04 Apr 2022

Imported case of Crimean-Congo haemorrhagic fever to UK from Central Asia

A case of CCHF is confirmed in a traveller who had recently travelled to Central Asia Imported case of Crimean-Congo haemorrhagic fever to UK from Central Asia

The UK Health Security Agency has confirmed a case of Crimean Congo Haemorrhagic fever (CCHF) in England, in a woman who had recently travelled to Central Asia. This is only the third case of CCHF imported to the UK; the previous two imported cases were in 2012 and 2014 and there was no evidence of onward transmission from either [1].

CCHF is caused by a tick-borne virus which is endemic throughout Africa, Asia, the Middle East, Eastern and Southwestern Europe. The type of tick that transmits the virus is not established in the UK [1].

In areas where CCHF occurs, the virus can be transmitted to humans via the bite of an infected tick, or through direct contact with blood, tissues, or body fluids of infected animals. Most cases occur in people living in tick-infested areas with occupational exposure to livestock including farmers, slaughterhouse staff and vets.
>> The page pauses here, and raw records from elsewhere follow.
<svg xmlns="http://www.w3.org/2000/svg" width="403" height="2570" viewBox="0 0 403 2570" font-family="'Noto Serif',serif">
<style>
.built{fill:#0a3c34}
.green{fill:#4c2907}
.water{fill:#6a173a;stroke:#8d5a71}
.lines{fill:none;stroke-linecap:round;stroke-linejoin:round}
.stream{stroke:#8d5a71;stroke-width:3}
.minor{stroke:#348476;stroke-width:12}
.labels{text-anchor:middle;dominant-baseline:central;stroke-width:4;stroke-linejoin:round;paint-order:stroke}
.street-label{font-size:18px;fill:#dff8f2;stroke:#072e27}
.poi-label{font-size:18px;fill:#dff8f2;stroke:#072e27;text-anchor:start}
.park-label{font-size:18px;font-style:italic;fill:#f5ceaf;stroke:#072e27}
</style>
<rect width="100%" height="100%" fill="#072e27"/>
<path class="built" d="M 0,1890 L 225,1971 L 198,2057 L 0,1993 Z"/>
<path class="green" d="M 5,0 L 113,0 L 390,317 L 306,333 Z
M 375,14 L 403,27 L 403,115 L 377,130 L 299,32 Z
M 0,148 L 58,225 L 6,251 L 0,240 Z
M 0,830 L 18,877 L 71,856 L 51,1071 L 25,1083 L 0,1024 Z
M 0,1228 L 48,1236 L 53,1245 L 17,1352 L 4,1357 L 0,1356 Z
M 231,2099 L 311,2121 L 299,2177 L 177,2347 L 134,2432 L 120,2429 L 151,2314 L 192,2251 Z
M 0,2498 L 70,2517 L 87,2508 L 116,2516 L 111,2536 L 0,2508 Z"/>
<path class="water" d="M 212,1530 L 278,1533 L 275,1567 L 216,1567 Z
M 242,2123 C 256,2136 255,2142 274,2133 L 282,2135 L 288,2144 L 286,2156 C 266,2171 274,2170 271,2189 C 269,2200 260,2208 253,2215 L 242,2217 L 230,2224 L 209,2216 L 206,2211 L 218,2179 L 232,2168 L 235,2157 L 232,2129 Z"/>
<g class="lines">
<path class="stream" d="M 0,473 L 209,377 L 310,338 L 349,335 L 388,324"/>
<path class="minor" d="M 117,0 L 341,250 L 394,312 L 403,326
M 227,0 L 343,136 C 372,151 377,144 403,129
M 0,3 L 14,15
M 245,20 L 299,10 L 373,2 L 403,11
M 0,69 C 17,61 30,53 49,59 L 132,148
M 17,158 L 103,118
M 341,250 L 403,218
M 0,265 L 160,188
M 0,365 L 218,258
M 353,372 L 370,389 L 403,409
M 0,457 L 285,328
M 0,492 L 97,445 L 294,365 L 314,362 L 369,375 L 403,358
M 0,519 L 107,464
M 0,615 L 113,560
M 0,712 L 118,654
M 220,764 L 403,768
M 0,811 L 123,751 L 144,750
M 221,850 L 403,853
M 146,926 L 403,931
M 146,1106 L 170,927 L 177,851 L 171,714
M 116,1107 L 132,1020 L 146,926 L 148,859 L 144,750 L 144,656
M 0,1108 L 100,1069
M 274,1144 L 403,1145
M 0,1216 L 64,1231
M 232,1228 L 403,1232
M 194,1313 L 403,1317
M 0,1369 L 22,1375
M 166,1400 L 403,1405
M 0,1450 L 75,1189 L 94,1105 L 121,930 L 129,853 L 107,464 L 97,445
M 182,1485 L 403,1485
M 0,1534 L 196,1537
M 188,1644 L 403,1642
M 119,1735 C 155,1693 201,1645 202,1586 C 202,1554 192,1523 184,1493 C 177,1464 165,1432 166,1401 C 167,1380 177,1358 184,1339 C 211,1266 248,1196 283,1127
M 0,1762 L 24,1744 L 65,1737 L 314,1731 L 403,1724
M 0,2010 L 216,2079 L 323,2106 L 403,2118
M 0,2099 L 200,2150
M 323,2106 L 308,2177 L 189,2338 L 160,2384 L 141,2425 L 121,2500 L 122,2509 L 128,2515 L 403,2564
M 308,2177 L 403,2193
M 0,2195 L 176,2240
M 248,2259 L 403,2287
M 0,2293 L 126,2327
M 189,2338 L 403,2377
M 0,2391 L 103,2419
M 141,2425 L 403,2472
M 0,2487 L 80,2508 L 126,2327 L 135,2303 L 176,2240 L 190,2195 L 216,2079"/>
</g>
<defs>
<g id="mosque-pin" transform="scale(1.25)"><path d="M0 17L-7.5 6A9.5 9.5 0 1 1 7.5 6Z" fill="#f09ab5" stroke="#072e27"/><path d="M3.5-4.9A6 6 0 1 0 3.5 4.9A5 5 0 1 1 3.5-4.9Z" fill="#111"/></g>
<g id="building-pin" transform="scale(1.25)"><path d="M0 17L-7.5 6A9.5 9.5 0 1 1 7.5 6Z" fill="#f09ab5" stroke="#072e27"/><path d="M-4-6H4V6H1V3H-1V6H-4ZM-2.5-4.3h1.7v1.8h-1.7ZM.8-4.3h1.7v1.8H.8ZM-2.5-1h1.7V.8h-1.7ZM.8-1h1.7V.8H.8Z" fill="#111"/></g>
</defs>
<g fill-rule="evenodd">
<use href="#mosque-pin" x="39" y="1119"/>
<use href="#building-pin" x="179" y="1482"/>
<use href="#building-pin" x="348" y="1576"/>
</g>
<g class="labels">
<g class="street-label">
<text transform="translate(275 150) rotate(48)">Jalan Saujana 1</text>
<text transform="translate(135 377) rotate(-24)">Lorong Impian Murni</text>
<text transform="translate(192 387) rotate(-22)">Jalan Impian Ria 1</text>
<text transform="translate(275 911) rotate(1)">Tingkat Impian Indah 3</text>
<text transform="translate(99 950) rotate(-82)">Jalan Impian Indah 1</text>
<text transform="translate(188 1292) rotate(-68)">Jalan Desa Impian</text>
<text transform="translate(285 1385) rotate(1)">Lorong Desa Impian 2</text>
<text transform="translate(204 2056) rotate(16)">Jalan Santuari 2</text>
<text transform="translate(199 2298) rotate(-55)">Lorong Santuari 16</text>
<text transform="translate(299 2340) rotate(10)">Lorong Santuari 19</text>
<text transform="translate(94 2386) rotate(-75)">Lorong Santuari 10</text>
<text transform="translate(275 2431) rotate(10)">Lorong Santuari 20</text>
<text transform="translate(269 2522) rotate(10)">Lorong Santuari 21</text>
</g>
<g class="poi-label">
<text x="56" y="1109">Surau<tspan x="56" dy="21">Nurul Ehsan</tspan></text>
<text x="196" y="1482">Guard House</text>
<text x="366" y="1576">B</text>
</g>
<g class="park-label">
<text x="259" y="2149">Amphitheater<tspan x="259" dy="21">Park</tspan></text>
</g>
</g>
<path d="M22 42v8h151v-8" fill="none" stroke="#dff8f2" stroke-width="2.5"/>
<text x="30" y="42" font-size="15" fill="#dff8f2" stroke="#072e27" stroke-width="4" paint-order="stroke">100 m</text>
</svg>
Human-to-human transmission has been reported following close contact with blood, secretions, or other bodily fluids of infected persons. Cases have been reported in health workers caring for infected people [2,3].

The risk of CCHF for travellers in endemic areas is mainly due to tick bite exposure during outdoor activities [2].

In the United Kingdom (UK) there is no licensed human CCHF vaccine available [4].

Advice for travellers

CCHF does not spread easily between people. The overall risk to the public in the UK is very low. Health authorities in the UK are working to contact individuals who had close contact with the recently imported case [1].

The risk to the majority of those travelling to areas where CCHF is known or presumed to occur is very low, if the following precautions are followed [4]:

  • avoid areas where ticks are abundant at times when they are active
  • use tick repellents
  • check clothing and skin carefully for ticks and remove them with a recommended technique - see our insect and tick bite avoidance factsheet for details.
  • if working with animals in endemic areas, it is advised that you use tick repellents on skin and clothing, and wear gloves/protective clothing to prevent skin contact with infected tissues/blood [4].

Healthcare workers working in affected regions should wear appropriate Personal Protective Equipment (PPE) and discard waste according to local Infection Protection and Control (IPC) guidelines.

If you become unwell after travel abroad, you should seek advice from your GP or NHS111.

Advice for health professionals

Health professionals should remain alert for travellers returning from CCHF affected areas who develop symptoms compatible with CCHF.

Health professionals should practise strict universal precautions, including barrier nursing, when caring for patients presenting with haemorrhagic fever syndrome, including when there is suspicion of CCHF [5].

Hospital staff must observe adequate infection control procedures (barrier nursing). Contaminated needles, surgical instruments and body waste materials should be safely disposed of using appropriate decontamination procedures [4].

Guidance and information about high consequence infectious disease and their management in England and further information about CCHF is available from the UK Health Security Agency.